Nick Cohen has an interesting piece in today’s Observer on the question of evil. I see that Norman Geras over at normblog has already mentioned this, and is not happy about Cohen’s conclusions, which are basically along the lines of Hannah Arendt’s “banality of evil” formulation – that evil is “pure selfishness and pure thoughtlessness”.
My own feeling about evil is that it’s useful to distinguish between an evil action, and an evil person. Evil actions are relatively easy to define. “Evil” is at the end of the negative scale when it comes to moral judgements so we’re talking here about major moral infringements. There are always going to be disagreements about where we draw the line, with in general those of a religious persuasion applying the concept fairly liberally while those of us who are secularists would tend to restrict our usage to the more repulsive and cruel crimes, but at least we can, as it were, agree to disagree.
An evil person, at first take, is someone who is perfectly well aware of normal moral considerations, but deliberately ignores them. We’re talking, paradigmatically, about someone who commits grave sins like murder in full awareness of the magnitude of that sin, and who even derives a certain pleasure from the fact of the transgression; a feeling that they’re above such considerations, that morality is for the weak. This is the flamboyant villain of melodrama, with all the Nietzchean overtones. But the whole “banality of evil” stuff came about when Arendt saw that Eichmann by no means fitted this stereotype. He was unintelligent and conventional, a dull bureaucrat. Yet he had committed acts which were by any definition evil. So was he an evil person? Well in a sense he had to be: a person who commits evil acts is surely by definition evil. But was he evil in the sense of being a moral monster? Well, no – he was just following orders.
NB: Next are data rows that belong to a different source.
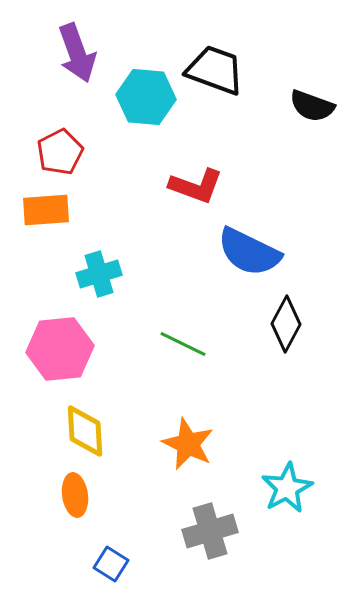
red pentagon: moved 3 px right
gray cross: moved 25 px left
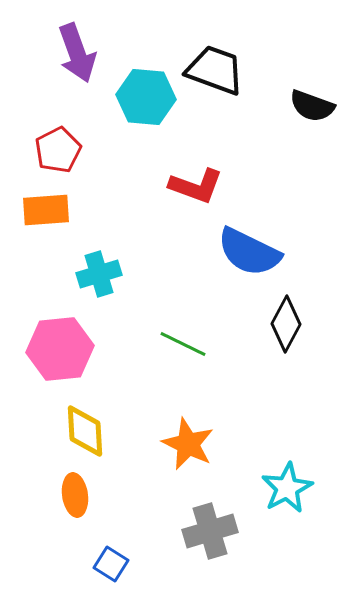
red pentagon: moved 2 px left, 2 px up
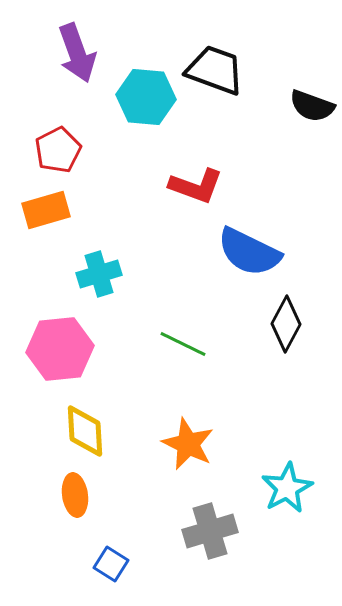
orange rectangle: rotated 12 degrees counterclockwise
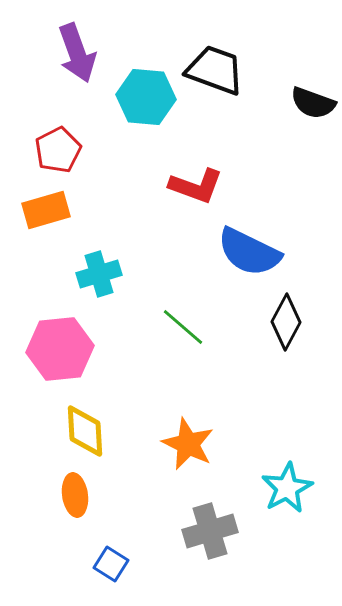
black semicircle: moved 1 px right, 3 px up
black diamond: moved 2 px up
green line: moved 17 px up; rotated 15 degrees clockwise
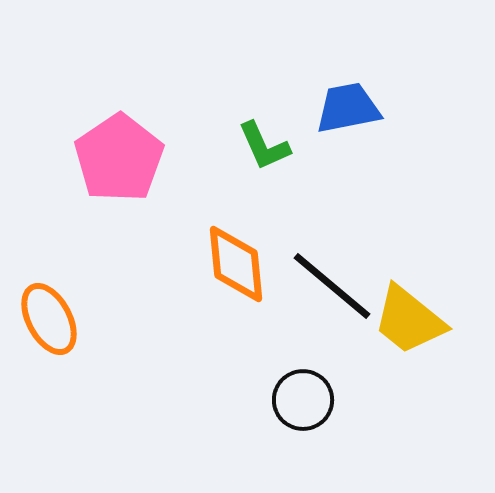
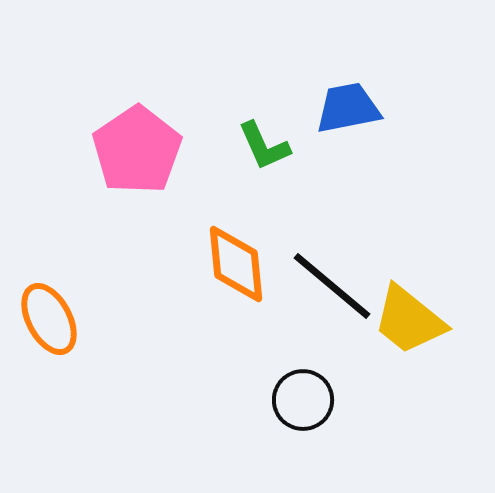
pink pentagon: moved 18 px right, 8 px up
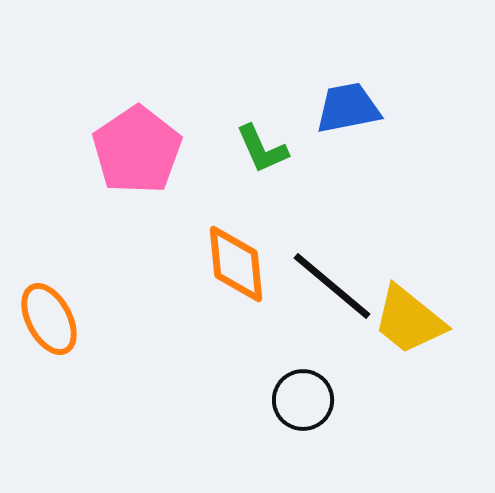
green L-shape: moved 2 px left, 3 px down
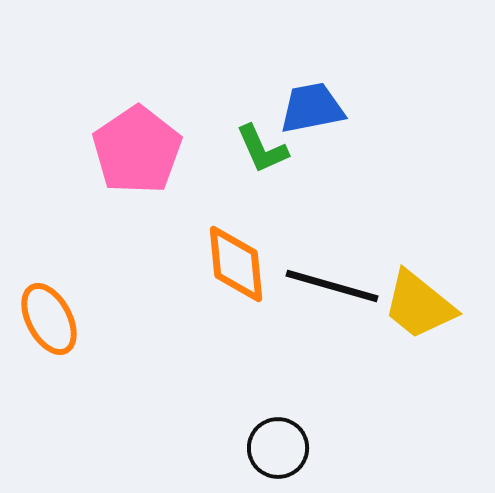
blue trapezoid: moved 36 px left
black line: rotated 24 degrees counterclockwise
yellow trapezoid: moved 10 px right, 15 px up
black circle: moved 25 px left, 48 px down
But having said that some evildoers are banal, thoughtless, selfish, doesn’t then mean that we’ve uncovered a new, modern Arendtian definition of evil. Some are like that, some aren’t: some people commit evil because they’re thoughtless and selfish, but there really are people who are monsters. We call them both evil because they both do evil things. Some, like Eichmann, would in different circumstances no doubt be model citizens; others are the sort of people who would always end up doing evil. We could decide to restrict the term “evil” to the monsters, the psychopaths, and say that Eichmann wasn’t really evil, but that seems to conflict with way the term is generally used, which is that evil actions are done by evil people. In that case we have to acknowledge that there’s no common formula for evil people. It’s the actions which define the evil.